───── Extracted records

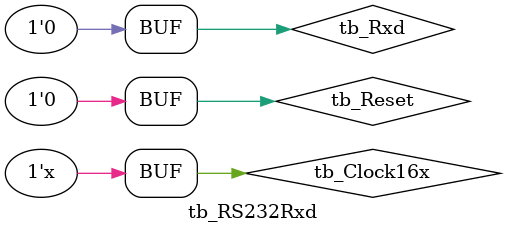
<source format=v>
`timescale 1ns / 1ps

module tb_RS232Rxd;

	// Inputs
	reg tb_Reset;
	reg tb_Clock16x;
	reg tb_Rxd;

	// Outputs
	wire [7:0] tb_DataOut1;
	wire [7:0] tb_DataOut2;

	// Instantiate the Unit Under Test (UUT)
	RS232Rxd uut (
		.Reset(tb_Reset), 
		.Clock16x(tb_Clock16x), 
		.Rxd(tb_Rxd), 
		.DataOut1(tb_DataOut1), 
		.DataOut2(tb_DataOut2)
	);

	always begin
		#1 tb_Clock16x = !tb_Clock16x;
	end

	initial begin
		// Initialize Inputs
		tb_Reset = 0;
		tb_Clock16x = 0;
		tb_Rxd = 0;

		// Wait 100 ns for global reset to finish
		#100;
        
		// Add stimulus here

	end
      
endmodule


</source>
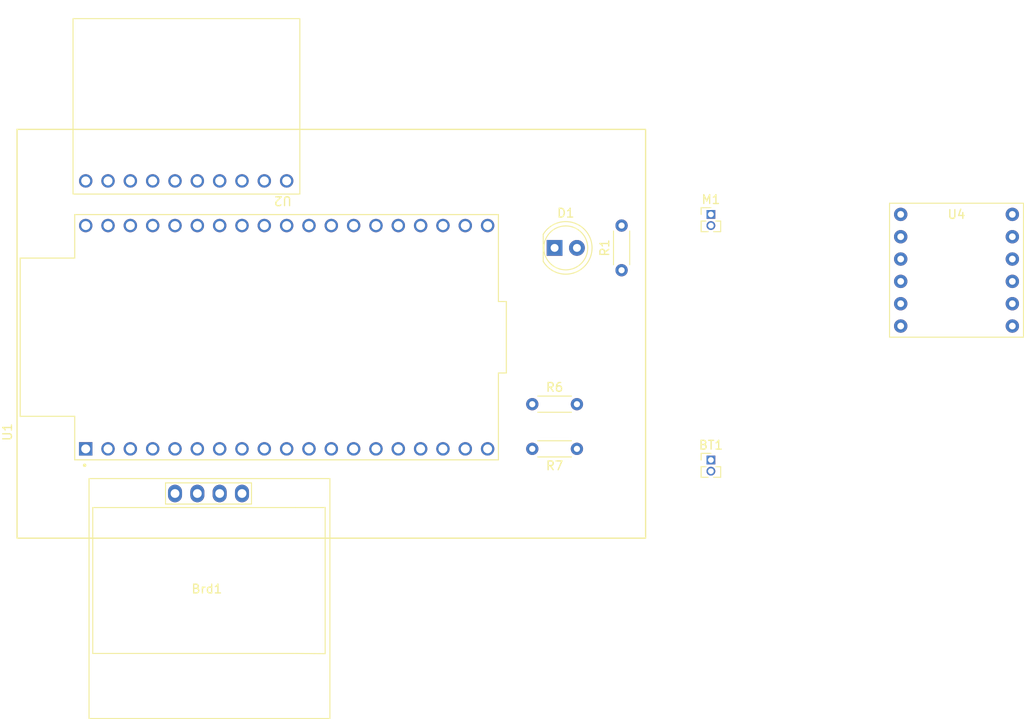
<source format=kicad_pcb>
(kicad_pcb (version 20221018) (generator pcbnew)

  (general
    (thickness 1.6)
  )

  (paper "A4")
  (layers
    (0 "F.Cu" signal)
    (31 "B.Cu" signal)
    (32 "B.Adhes" user "B.Adhesive")
    (33 "F.Adhes" user "F.Adhesive")
    (34 "B.Paste" user)
    (35 "F.Paste" user)
    (36 "B.SilkS" user "B.Silkscreen")
    (37 "F.SilkS" user "F.Silkscreen")
    (38 "B.Mask" user)
    (39 "F.Mask" user)
    (40 "Dwgs.User" user "User.Drawings")
    (41 "Cmts.User" user "User.Comments")
    (42 "Eco1.User" user "User.Eco1")
    (43 "Eco2.User" user "User.Eco2")
    (44 "Edge.Cuts" user)
    (45 "Margin" user)
    (46 "B.CrtYd" user "B.Courtyard")
    (47 "F.CrtYd" user "F.Courtyard")
    (48 "B.Fab" user)
    (49 "F.Fab" user)
    (50 "User.1" user)
    (51 "User.2" user)
    (52 "User.3" user)
    (53 "User.4" user)
    (54 "User.5" user)
    (55 "User.6" user)
    (56 "User.7" user)
    (57 "User.8" user)
    (58 "User.9" user)
  )

  (setup
    (pad_to_mask_clearance 0)
    (pcbplotparams
      (layerselection 0x00010fc_ffffffff)
      (plot_on_all_layers_selection 0x0000000_00000000)
      (disableapertmacros false)
      (usegerberextensions false)
      (usegerberattributes true)
      (usegerberadvancedattributes true)
      (creategerberjobfile true)
      (dashed_line_dash_ratio 12.000000)
      (dashed_line_gap_ratio 3.000000)
      (svgprecision 4)
      (plotframeref false)
      (viasonmask false)
      (mode 1)
      (useauxorigin false)
      (hpglpennumber 1)
      (hpglpenspeed 20)
      (hpglpendiameter 15.000000)
      (dxfpolygonmode true)
      (dxfimperialunits true)
      (dxfusepcbnewfont true)
      (psnegative false)
      (psa4output false)
      (plotreference true)
      (plotvalue true)
      (plotinvisibletext false)
      (sketchpadsonfab false)
      (subtractmaskfromsilk false)
      (outputformat 1)
      (mirror false)
      (drillshape 1)
      (scaleselection 1)
      (outputdirectory "")
    )
  )

  (net 0 "")
  (net 1 "Net-(Brd1-SDA)")
  (net 2 "Net-(Brd1-SCL)")
  (net 3 "GND")
  (net 4 "Net-(Brd1-VCC)")
  (net 5 "Net-(D1-A)")
  (net 6 "Net-(BT1-+)")
  (net 7 "Net-(M1-+)")
  (net 8 "Net-(M1--)")
  (net 9 "unconnected-(U1-IO32-Pad7)")
  (net 10 "unconnected-(U1-IO33-Pad8)")
  (net 11 "Net-(U1-IO5)")
  (net 12 "unconnected-(U1-IO26-Pad10)")
  (net 13 "unconnected-(U1-IO27-Pad11)")
  (net 14 "Net-(U1-IO12)")
  (net 15 "Net-(U1-IO13)")
  (net 16 "Net-(U1-IO16)")
  (net 17 "Net-(U1-IO18)")
  (net 18 "unconnected-(U1-EN-Pad2)")
  (net 19 "unconnected-(U1-SENSOR_VP-Pad3)")
  (net 20 "unconnected-(U1-SENSOR_VN-Pad4)")
  (net 21 "unconnected-(U1-IO34-Pad5)")
  (net 22 "unconnected-(U1-IO35-Pad6)")
  (net 23 "unconnected-(U1-IO25-Pad9)")
  (net 24 "unconnected-(U1-IO14-Pad12)")
  (net 25 "5V")
  (net 26 "unconnected-(U1-SD2-Pad16)")
  (net 27 "unconnected-(U1-SD3-Pad17)")
  (net 28 "unconnected-(U1-CMD-Pad18)")
  (net 29 "unconnected-(U4-TR1-Pad2)")
  (net 30 "unconnected-(U1-CLK-Pad20)")
  (net 31 "unconnected-(U1-SD0-Pad21)")
  (net 32 "unconnected-(U1-SD1-Pad22)")
  (net 33 "unconnected-(U1-IO15-Pad23)")
  (net 34 "unconnected-(U1-IO2-Pad24)")
  (net 35 "unconnected-(U1-IO0-Pad25)")
  (net 36 "Net-(U1-IO4)")
  (net 37 "Net-(U1-IO17)")
  (net 38 "Net-(U1-IO19)")
  (net 39 "unconnected-(U1-RXD0-Pad34)")
  (net 40 "unconnected-(U1-TXD0-Pad35)")
  (net 41 "unconnected-(U1-IO23-Pad37)")
  (net 42 "unconnected-(U2-DAT2-Pad1)")
  (net 43 "unconnected-(U2-DAT1-Pad8)")
  (net 44 "unconnected-(U4-TR2-Pad3)")

  (footprint "Resistor_THT:R_Axial_DIN0204_L3.6mm_D1.6mm_P5.08mm_Horizontal" (layer "F.Cu") (at 142.24 106.68 180))

  (footprint "Resistor_THT:R_Axial_DIN0204_L3.6mm_D1.6mm_P5.08mm_Horizontal" (layer "F.Cu") (at 137.16 101.6))

  (footprint "Connector_PinHeader_1.27mm:PinHeader_1x02_P1.27mm_Vertical" (layer "F.Cu") (at 157.48 107.95))

  (footprint "Akizuki_Library:microSD-DIP-Kit" (layer "F.Cu") (at 97.79 77.47 180))

  (footprint "SSD1306:128x64OLED" (layer "F.Cu") (at 100.14 122.36))

  (footprint "Resistor_THT:R_Axial_DIN0204_L3.6mm_D1.6mm_P5.08mm_Horizontal" (layer "F.Cu") (at 147.32 86.36 90))

  (footprint "Connector_PinHeader_1.27mm:PinHeader_1x02_P1.27mm_Vertical" (layer "F.Cu") (at 157.48 80.01))

  (footprint "ESP32-DEVKITC:MODULE_ESP32-DEVKITC" (layer "F.Cu") (at 109.21 93.98 90))

  (footprint "LED_THT:LED_D5.0mm" (layer "F.Cu") (at 139.7 83.82))

  (footprint "SWITCH_SCIENCE:BD65496MUV" (layer "F.Cu") (at 185.42 86.36))

  (gr_rect (start 78.55 70.34) (end 150.05 116.84)
    (stroke (width 0.15) (type default)) (fill none) (layer "F.SilkS") (tstamp 5b806390-3734-45d3-a9a3-e77f8449084c))

)

</source>
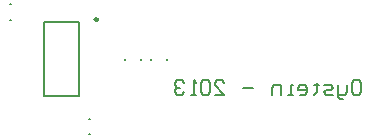
<source format=gbo>
%FSLAX25Y25*%
%MOIN*%
G70*
G01*
G75*
G04 Layer_Color=32896*
%ADD10R,0.04134X0.05512*%
%ADD11O,0.02362X0.08661*%
%ADD12R,0.05315X0.06102*%
%ADD13O,0.00984X0.03740*%
%ADD14O,0.03740X0.00984*%
%ADD15R,0.20866X0.20866*%
%ADD16C,0.00787*%
%ADD17C,0.01181*%
%ADD18C,0.01575*%
%ADD19R,0.07874X0.07874*%
%ADD20C,0.07874*%
%ADD21R,0.07874X0.07874*%
%ADD22C,0.03937*%
%ADD23R,0.06102X0.05315*%
%ADD24R,0.09055X0.12598*%
%ADD25R,0.09055X0.03937*%
%ADD26C,0.03937*%
%ADD27C,0.00984*%
%ADD28C,0.01000*%
D16*
X157579Y125787D02*
Y126181D01*
X162894Y125787D02*
Y126181D01*
X154232Y125787D02*
Y126181D01*
X148917Y125787D02*
Y126181D01*
X110433Y144390D02*
X110827D01*
X110433Y139075D02*
X110827D01*
X121653Y113583D02*
X133465D01*
X121653Y138386D02*
X133465D01*
X121653Y113583D02*
Y138386D01*
X133465Y113583D02*
Y138386D01*
X136811Y106201D02*
X137205D01*
X136811Y100886D02*
X137205D01*
X225198Y118896D02*
X226772D01*
X227559Y118109D01*
Y114960D01*
X226772Y114173D01*
X225198D01*
X224411Y114960D01*
Y118109D01*
X225198Y118896D01*
X222836Y117322D02*
Y114960D01*
X222049Y114173D01*
X219688D01*
Y113386D01*
X220475Y112599D01*
X221262D01*
X219688Y114173D02*
Y117322D01*
X218113Y114173D02*
X215752D01*
X214965Y114960D01*
X215752Y115747D01*
X217326D01*
X218113Y116535D01*
X217326Y117322D01*
X214965D01*
X212603Y118109D02*
Y117322D01*
X213390D01*
X211816D01*
X212603D01*
Y114960D01*
X211816Y114173D01*
X207093D02*
X208667D01*
X209455Y114960D01*
Y116535D01*
X208667Y117322D01*
X207093D01*
X206306Y116535D01*
Y115747D01*
X209455D01*
X204732Y114173D02*
X203157D01*
X203945D01*
Y117322D01*
X204732D01*
X200796Y114173D02*
Y117322D01*
X198435D01*
X197648Y116535D01*
Y114173D01*
X191350Y116535D02*
X188202D01*
X178756Y114173D02*
X181904D01*
X178756Y117322D01*
Y118109D01*
X179543Y118896D01*
X181117D01*
X181904Y118109D01*
X177182D02*
X176394Y118896D01*
X174820D01*
X174033Y118109D01*
Y114960D01*
X174820Y114173D01*
X176394D01*
X177182Y114960D01*
Y118109D01*
X172459Y114173D02*
X170885D01*
X171672D01*
Y118896D01*
X172459Y118109D01*
X168523D02*
X167736Y118896D01*
X166162D01*
X165375Y118109D01*
Y117322D01*
X166162Y116535D01*
X166949D01*
X166162D01*
X165375Y115747D01*
Y114960D01*
X166162Y114173D01*
X167736D01*
X168523Y114960D01*
D27*
X139665Y139173D02*
G03*
X139665Y139173I-492J0D01*
G01*
M02*

</source>
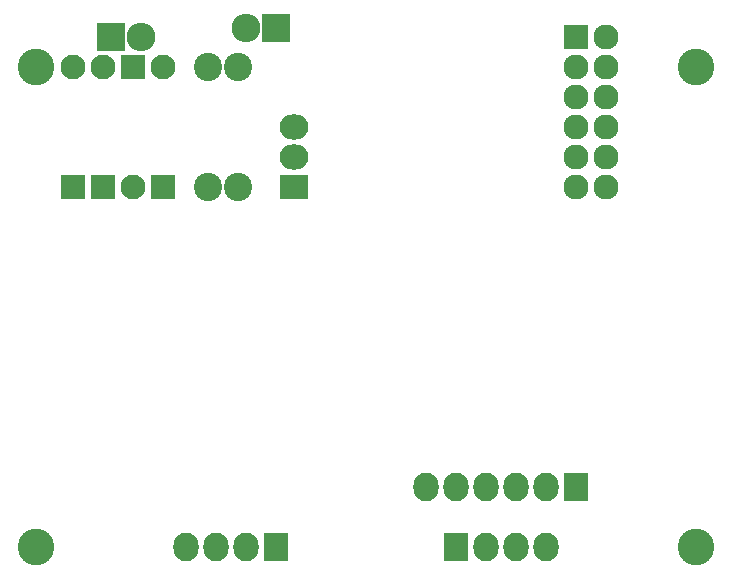
<source format=gbr>
G04 #@! TF.FileFunction,Soldermask,Top*
%FSLAX46Y46*%
G04 Gerber Fmt 4.6, Leading zero omitted, Abs format (unit mm)*
G04 Created by KiCad (PCBNEW 4.0.5+dfsg1-4) date Sat Feb  3 00:51:27 2018*
%MOMM*%
%LPD*%
G01*
G04 APERTURE LIST*
%ADD10C,0.100000*%
%ADD11C,3.100000*%
%ADD12C,2.099260*%
%ADD13R,2.099260X2.099260*%
%ADD14R,2.127200X2.127200*%
%ADD15O,2.127200X2.127200*%
%ADD16R,2.127200X2.432000*%
%ADD17O,2.127200X2.432000*%
%ADD18R,2.432000X2.127200*%
%ADD19O,2.432000X2.127200*%
%ADD20R,2.432000X2.432000*%
%ADD21O,2.432000X2.432000*%
%ADD22C,2.398980*%
G04 APERTURE END LIST*
D10*
D11*
X172720000Y-68580000D03*
X116840000Y-68580000D03*
D12*
X125097540Y-78740520D03*
D13*
X125097540Y-68580520D03*
D12*
X120012460Y-68579480D03*
D13*
X120012460Y-78739480D03*
D12*
X127632460Y-68579480D03*
D13*
X127632460Y-78739480D03*
D12*
X122552460Y-68579480D03*
D13*
X122552460Y-78739480D03*
D14*
X162560000Y-66040000D03*
D15*
X165100000Y-66040000D03*
X162560000Y-68580000D03*
X165100000Y-68580000D03*
X162560000Y-71120000D03*
X165100000Y-71120000D03*
X162560000Y-73660000D03*
X165100000Y-73660000D03*
X162560000Y-76200000D03*
X165100000Y-76200000D03*
X162560000Y-78740000D03*
X165100000Y-78740000D03*
D16*
X162560000Y-104140000D03*
D17*
X160020000Y-104140000D03*
X157480000Y-104140000D03*
X154940000Y-104140000D03*
X152400000Y-104140000D03*
X149860000Y-104140000D03*
D18*
X138684000Y-78740000D03*
D19*
X138684000Y-76200000D03*
X138684000Y-73660000D03*
D20*
X123190000Y-66040000D03*
D21*
X125730000Y-66040000D03*
D20*
X137160000Y-65278000D03*
D21*
X134620000Y-65278000D03*
D22*
X133985000Y-78740000D03*
X133985000Y-68580000D03*
X131445000Y-78740000D03*
X131445000Y-68580000D03*
D11*
X172720000Y-109220000D03*
X116840000Y-109220000D03*
D16*
X152400000Y-109220000D03*
D17*
X154940000Y-109220000D03*
X157480000Y-109220000D03*
X160020000Y-109220000D03*
D16*
X137160000Y-109220000D03*
D17*
X134620000Y-109220000D03*
X132080000Y-109220000D03*
X129540000Y-109220000D03*
M02*

</source>
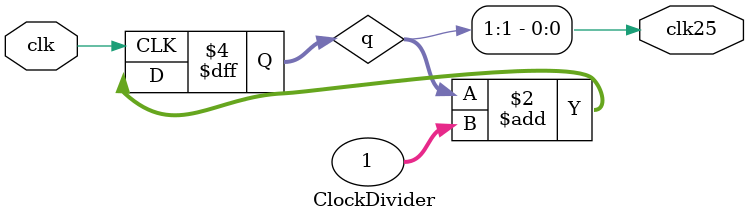
<source format=v>
`timescale 1ns / 1ps


module ClockDivider(
    input clk,
    output clk25
    // output clk01_ms,
    // output clk5_ms,
    // output clk10_ms,
    // output clk100_ms,
    // output clk1_s,
    // output clk2_s
);

reg [31:0] q = 0;
always @(posedge clk)
 q <= q + 1;
assign clk25 = q[1]; //25Mhz     //�൱���������ķ�Ƶ
// assign clk01_ms=q[13];//1000hz
// assign clk5_ms = q[18];//200hz
// assign clk10_ms=q[19];//100hz
// assign clk100_ms=q[23];//10hz
// assign clk1_s = q[25];//1hz
// assign clk2_s = q[26];//0.5hz
endmodule

</source>
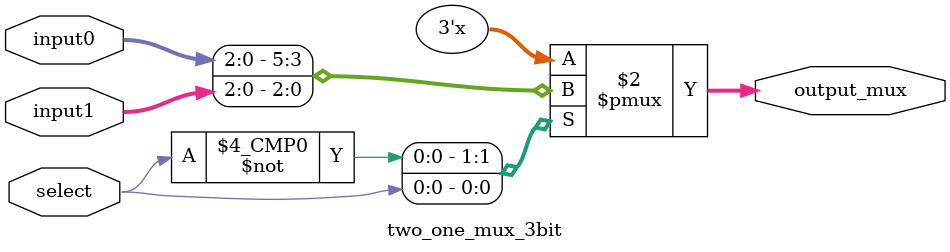
<source format=sv>
module two_one_mux_3bit(input logic select,
						  input logic [2:0] input0,
						  input logic [2:0] input1,
						  output logic [2:0] output_mux);
		always_comb
		begin
			unique case(select)
				1'b0:
					output_mux = input0;
				1'b1:
				   output_mux = input1;
				default : ;
			endcase
		end
endmodule

</source>
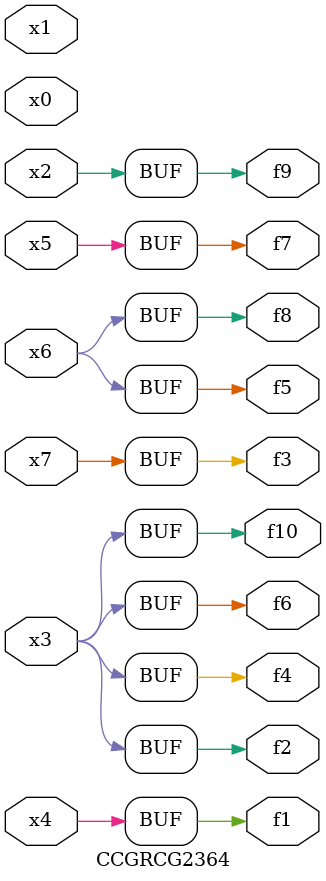
<source format=v>
module CCGRCG2364(
	input x0, x1, x2, x3, x4, x5, x6, x7,
	output f1, f2, f3, f4, f5, f6, f7, f8, f9, f10
);
	assign f1 = x4;
	assign f2 = x3;
	assign f3 = x7;
	assign f4 = x3;
	assign f5 = x6;
	assign f6 = x3;
	assign f7 = x5;
	assign f8 = x6;
	assign f9 = x2;
	assign f10 = x3;
endmodule

</source>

──────────

• _Work item_: Line count for the string "CrtYd": state how many lines in the data contain it, and output nothing else.

• _Response to this task_: 2